The company went public in April 2018 at $29 per share, and the stock has returned a phenomenal 150% in less than two years. But as we know, historical returns matter little as the stock market is forward looking.
The most important questions for investors is: Can DocuSign continue to outperform the market and its peers long term? And will it create significant investor wealth? Well, I am optimistic about the company's prospects, and here's why.
Expanding customer base
DocuSign is a major player in the e-signature space. The company automates manual and paper-based processes and manages several aspects of the documented business transaction process.
In its fiscal third quarter of 2020 (ended in October), DocuSign continued to acquire customers and develop new solutions to expand its product portfolio. The company now boasts a paying customer base of 562,000, up 24% year over year.
The company also experienced strong demand for the DocuSign Agreement Cloud, which helped drive 40% year-over-year revenue growth for the company during the quarter.
The DocuSign Agreement Cloud is used by enterprises to generate and negotiate agreements between two parties. It automates several processes such as the generation, negotiation, and approval of contracts. Enterprises are increasingly shifting toward automation, as it accelerates the deal-making process.
According to the DocuSign, 82% of agreements are completed in less than a day using its tools and services, and 49% of agreements are completed within just 15 minutes.
Huge market opportunity
DocuSign is part of a high-growth opportunity that is rapidly expanding. It has estimated the total available market in the e-signature segment at $25 billion and believes market penetration currently sits at just 5%.
During the company's earnings call, CEO Dan Springer noted, "We also showed how that TAM [total addressable market] could potentially double with the expanded opportunity for the rest of the Agreement Cloud. Over the past 18 months we've taken several steps to deliver on that vision."
So how is DocuSign gaining traction in this high-growth segment? In Sept. 2018, the company acquired SpringCM to integrate the latter's technology into its product line and operations.
SpringCM is a cloud-based document generation and contract lifecycle management software company. DocuSign expects this acquisition to accelerate enterprises' ability to digitize their systems of agreements process.
In terms of product development, DocuSign has built several new agreement cloud solutions, which Springer described as "[...] our suite of more than a dozen products now and over 350 prebuilt integrations that help organizations connect and automate their agreement processes."
Several clients have expanded their e-signature usage over the years. According to DocuSign, one large U.S.-based credit union increased its e-signature usage by 300% in 2019.
DocuSign is posting an adjusted profit
It's common for high-growth companies to struggle with profitability, but DocuSign is already reporting an adjusted net profit. Gross margin came in at 79% during the third quarter, and adjusted net income of $20.9 million marked a major improvement from the prior-year's roughly break-even result.

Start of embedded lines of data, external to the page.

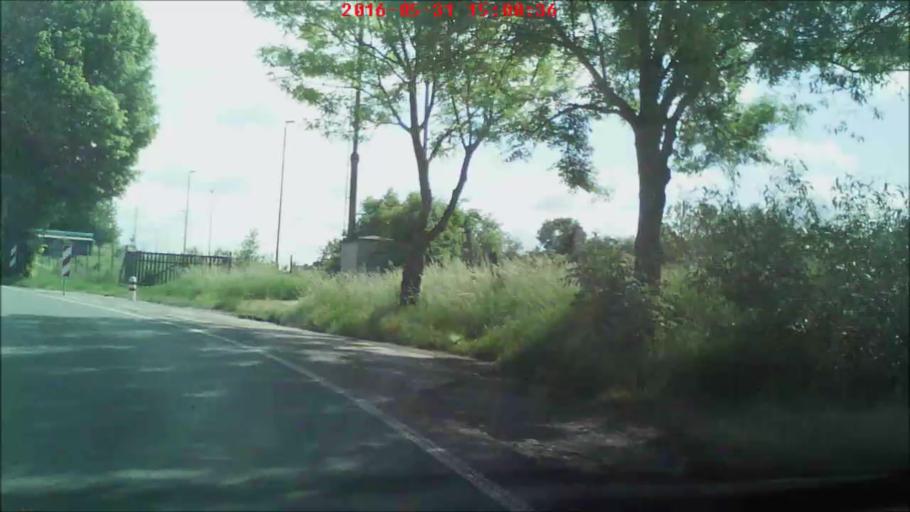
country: DE
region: Thuringia
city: Straussfurt
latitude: 51.1695
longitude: 10.9883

Analyst consensus estimates have earnings growth in fiscal 2021 coming in at 75%. Even combined with its significant top-line growth and expanding customer base, the forward price-to-earnings multiple of over 200x is quite high. On a price-to-sales basis, the company still commands a premium multiple of 14.5x.
However, DocuSign is expected grow revenue at a healthy, double-digit rate over the next several years. This will result in rising profit margins, and the company generates 95% of its top line from subscription products, which offer a stable stream of recurring revenue.
Given its growing customer base, robust revenue growth, and expanding margins, Docusign is a solid bet for investors who can stomach some volatility and want to add a high-growth stock to their portfolio.